Research in Personalised Nutrition
Personalised medicine is a rapidly emerging approach that will revolutionise the current medical paradigm. Over the next decade, CNELM is investing in building a research centre with the aim to engage postdoctoral, PhD and MSc researchers focused on developing the theory and practice of evidence-based personalised nutrition. To achieve this, our objective is to build bridges between academic communities: bringing together researchers in computer science and systems biology with practitioners in nutrition and functional medicine.
Personalisation can either mean interventions that are targeted at disease population subgroups, or interventions that are tailored to the individual. The former is sometimes known as stratification and the latter as individualisation. At CNELM, our principal approach is ‘individualised’. Tailoring a nutritional intervention to the individual involves: (1) a detailed evaluation of an individual’s case-history and functional biochemical test results; and (2) using this analysis to design interventions that can vary from individual to individual, even though those individuals may present similarly. Importantly, at CNELM we also recognise the utility of stratification where appropriate; moreover, we are particularly interested in the advantages afforded by blending both approaches.
In either approach, personalised nutrition interventions involve specific diet & lifestyle changes and supplementation recommendations designed to work together synergistically to achieve a positive outcome. Currently, these interventions are designed using Patho-Physiological Reasoning (PPR): this means reasoning about the mechanisms of pathology or disease present in the individual to design a positive intervention. However, PPR plays a more significant role in tailored personalisation, as the clinician is the one performing the PPR. In stratification, this reasoning is performed beforehand by nutritional scientists, and hence can have less flexibility in many instances.

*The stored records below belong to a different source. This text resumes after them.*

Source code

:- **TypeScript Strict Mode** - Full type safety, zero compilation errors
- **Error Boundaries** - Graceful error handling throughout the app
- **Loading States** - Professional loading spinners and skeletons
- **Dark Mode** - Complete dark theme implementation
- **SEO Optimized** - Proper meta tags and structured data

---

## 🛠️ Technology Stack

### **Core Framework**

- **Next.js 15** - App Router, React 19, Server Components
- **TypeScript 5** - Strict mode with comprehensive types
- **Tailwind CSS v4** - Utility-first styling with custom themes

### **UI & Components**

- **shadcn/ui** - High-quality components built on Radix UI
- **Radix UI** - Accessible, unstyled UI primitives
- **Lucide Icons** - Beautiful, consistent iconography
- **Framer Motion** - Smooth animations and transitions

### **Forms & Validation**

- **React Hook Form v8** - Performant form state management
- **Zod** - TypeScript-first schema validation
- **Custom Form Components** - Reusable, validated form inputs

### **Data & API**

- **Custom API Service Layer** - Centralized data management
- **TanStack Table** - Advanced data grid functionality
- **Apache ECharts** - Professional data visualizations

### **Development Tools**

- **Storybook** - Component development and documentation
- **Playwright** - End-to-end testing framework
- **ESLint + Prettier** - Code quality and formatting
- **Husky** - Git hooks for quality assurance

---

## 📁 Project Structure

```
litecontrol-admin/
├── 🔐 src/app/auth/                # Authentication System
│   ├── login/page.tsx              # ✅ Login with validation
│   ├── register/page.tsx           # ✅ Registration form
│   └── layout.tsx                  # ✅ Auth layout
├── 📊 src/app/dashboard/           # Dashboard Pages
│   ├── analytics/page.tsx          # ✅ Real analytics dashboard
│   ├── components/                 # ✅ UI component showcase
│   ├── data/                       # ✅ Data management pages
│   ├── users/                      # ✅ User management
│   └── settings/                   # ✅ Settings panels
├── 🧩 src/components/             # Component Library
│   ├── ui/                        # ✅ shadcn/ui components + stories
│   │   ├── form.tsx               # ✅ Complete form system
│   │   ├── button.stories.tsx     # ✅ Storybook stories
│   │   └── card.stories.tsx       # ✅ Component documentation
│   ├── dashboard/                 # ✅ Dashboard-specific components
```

Personalisation should provide demonstrable improvements to healthcare outcomes. Demonstrable improvements require clinical evidence; to this end we use Greenhalgh’s definition of Evidence Based Medicine (EBM) to define our approach:
“[EBM is … ] the use of mathematical estimates of the risk of benefit and harm, derived from high-quality research on population samples, to inform clinical decision-making in the diagnosis, investigation or management of individual patients.”
Our aim is to build predictive models of personalised nutritional interventions by combing the findings of systematic reviews of the biomedical literature with advanced statistical analysis of clinical data. These models, when combined with Randomised Controlled Trials (RCTs), should provide a solid evidence base for personalised nutrition. We call this combined approach Evidence-Based Patho-Physiological Reasoning (EB-PPR).
Undergraduate and Taught Postgraduate Research
Undergraduate and postgraduate students engage in individual and group research projects that systematically review the literature around nutritional interventions and mechanism of disease; some postgraduate projects can also analyse human data relevant to such interventions. We aim to maximise the number of publications emanating from student research to help support this developing field. All projects involving human data are overseen by the CNELM Research Ethics Committee (REC).